### Documento de origem
= = = =
26/04/2015

Evangelho, comentário L. Espiritual (A beleza de ser cristão)


Semana IV da Páscoa

Evangelho: Jo 10 11-18

11 Eu sou o bom pastor. O bom pastor dá a sua vida pelas suas ovelhas.12 O mercenário, o que não é pastor, de quem não são próprias as ovelhas, vê vir o lobo, deixa as ovelhas e foge - e o lobo arrebata e dispersa as ovelhas -, 13 porque é mercenário e não se importa com as ovelhas. 14 Eu sou o bom pastor; conheço as Minhas ovelhas e as Minhas ovelhas conhecem-Me. 15 Como o Pai Me conhece, assim Eu conheço o Pai; e dou a Minha vida pelas Minhas ovelhas. 16 Tenho outras ovelhas que não são deste redil; importa que Eu as traga; elas ouvirão a Minha voz e haverá um só rebanho e um só pastor. 17 Se o Pai Me ama, é porque dou a Minha vida para outra vez a assumir. 18 Ninguém Ma tira, mas Eu a dou por Mim mesmo e tenho poder de a dar e tenho poder de a retomar. Este é o mandamento que recebi de Meu Pai».

Comentário:

Continua o discurso do Bom Pastor.

Jesus quer que todos entendam bem o Seu papel, a Sua missão.

Assumindo-se claramente como guia e chefe dos homens também deixa claro que É O único em Quem ser pode e deve confiar.

O alerta repetido dos que ao longo dos tempos hão-de tentar assumir esse papel tem absoluta razão de ser porque sabemos e constatamos que assim tem acontecido e sempre acontecerá.

A exploração dos crédulos e pouco instruídos muitas vezes desesperados e sem rumo é campo fértil para esses lobos vestidos de cordeiros.

(ama, comentário sobre Jo 10, 11-18 2014.05.12)

Leitura espiritual

a beleza de ser cristão

PRIMEIRA PARTE

O QUE É SER CRISTÃO?

I.            Relações que Deus estabelece com o homem.

…/12


Nos Sacramentos – estudá-los-emos mais adiante – dá-se-nos a Graça, que torna possível levar a cabo a redenção na criação e enxertar na criação redimida a santificação.

Alguns autores consideram – e acertadamente, na minha opinião – que a Graça é a realidade fundamental da revelação judaico-cristã, decisiva para que o homem possa ter uma concepção adequada de Deus e para que possa compreender o mundo e a si próprio e a todos os seres humanos a partir da perspectiva de Deus.

E não só nesse sentido, e para esses fins, a Graça é a realidade fundamental da revelação.
A Graça, ao ser a transmissão da vida divina que o próprio Deus nos faz, é o caminho que Ele mesmo escolheu não só para que não só vivamos nele, mas também para que Ele viva em nós.

«O mistério desta união com Cristo, e em Cristo com o Pai, é o grande mistério do cristianismo (…).
Não se trata de uma simples unidade moral originada pela união de duas vontades.
= = = =
(Itens de teste baseados em gráficos)
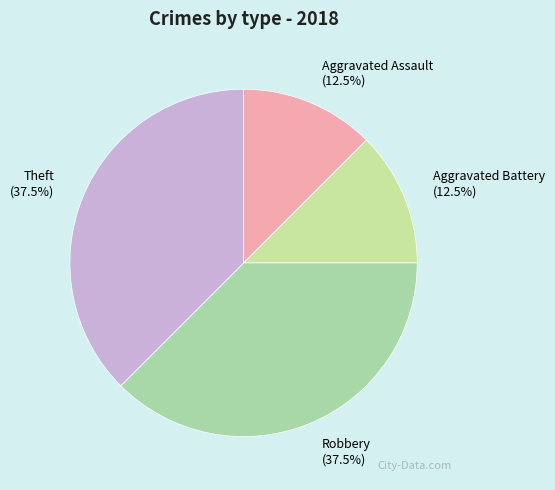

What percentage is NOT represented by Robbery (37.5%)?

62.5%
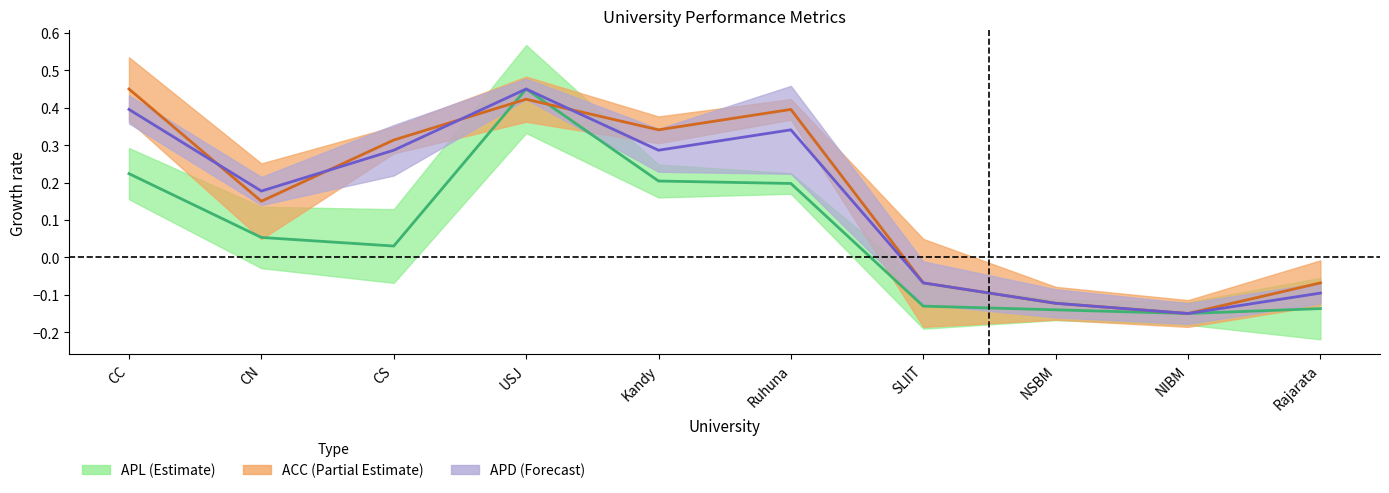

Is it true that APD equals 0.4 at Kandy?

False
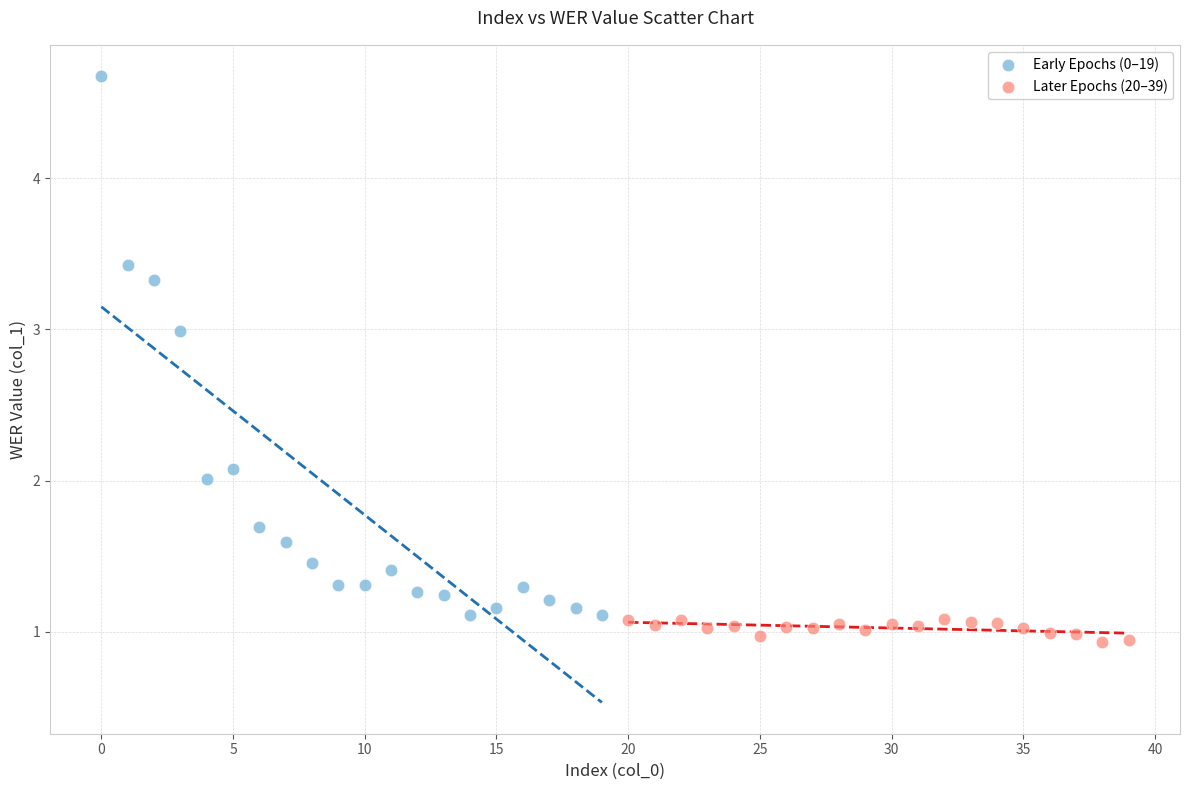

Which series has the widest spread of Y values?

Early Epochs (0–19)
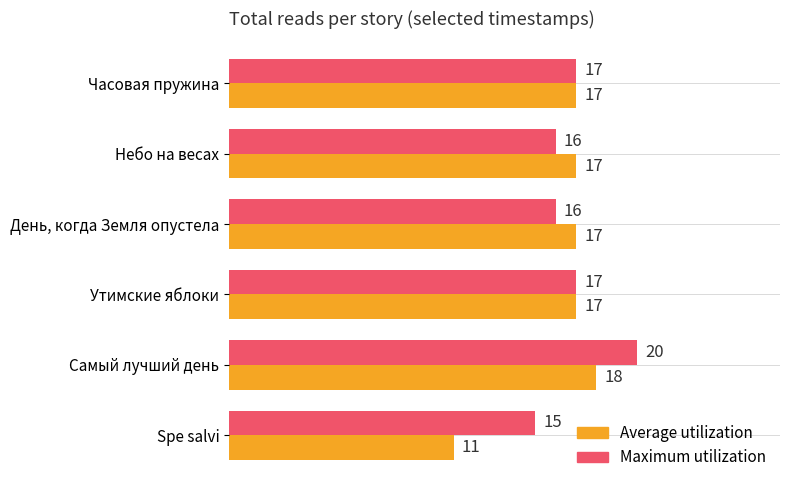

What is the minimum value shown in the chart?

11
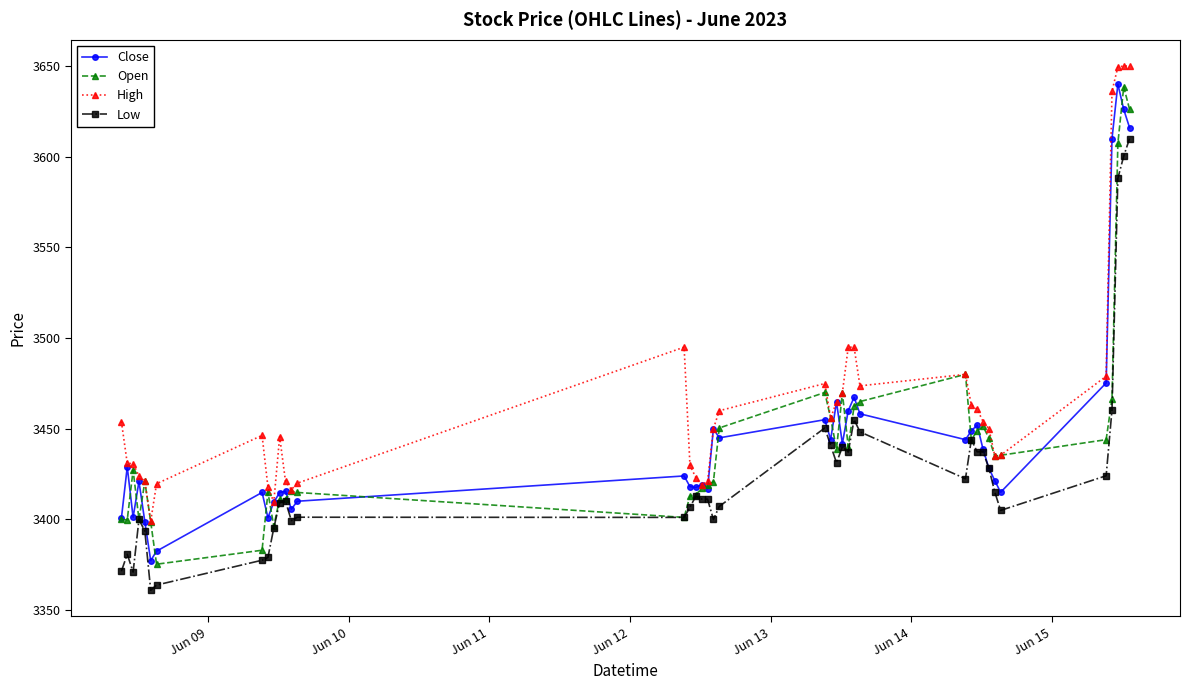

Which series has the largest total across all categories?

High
= = = =
### Tarefas a realizar
1) Reescreva os registos desde a linha com "What is the minimum value shown in the chart?" até ao fim dos registos, inclusive, substituindo "largest" por "highest" e mantendo tudo o resto igual. Deixe as imagens de fora.
2) Prossiga o texto sobre a beleza de ser cristão a partir da última frase apresentada.
Os registos não têm qualquer relação com o texto sobre a beleza de ser cristão.

### Respostas das atividades
1)
What is the minimum value shown in the chart?

11

Which series has the highest total across all categories?

High

2)
E, logicamente, tampouco de uma união física no sentido mais óbvio da palavra (…).
Jesus deu a conhecer este mistério quando na última Ceia rogou ao Pai: ‘Que sejam uma só coisa; como tu, Pai, estás em mim e eu em ti, que também eles sejam uma só coisa em nós” [i] .[ii]

Por outro lado, não podemos perder de vista conceber a Graça adequadamente é tarefa difícil para o entendimento humano, precisamente, pela amplitude do seu significado e a profundidade do próprio ser da graça.

Como pode o homem «participar” de Deus?


Como é possível que o homem e Deus juntem o seu viver no interior do espírito do homem?

Como é possível que o Todo-poderoso, o Criador viva numa criatura?

A grandeza do ser cristão está essencialmente vinculada à realidade dessa «certa participação na natureza divina” na alma, na pessoa de cada baptizado.
E não só a grandeza de cada cristão: a Graça dá-nos também, e sobretudo, a medida do amor que Deus tem aos homens; a criatura que Ele amou por si mesma e com a qual quer viver em todas as suas acções, excepto no pecado.

Podemos estender ao actuar humano a consideração de Sãp Paulo a propósito da união de Cristo com todos os homens, ao ter sido feito igual a eles, «em tudo, excepto no pecado”.
E, ainda assim, Cristo nunca deixa de todo a alma do pecador: a graça baptismal, pela qual o homem é constituído «filho de Deus em Cristo”, nunca se perde.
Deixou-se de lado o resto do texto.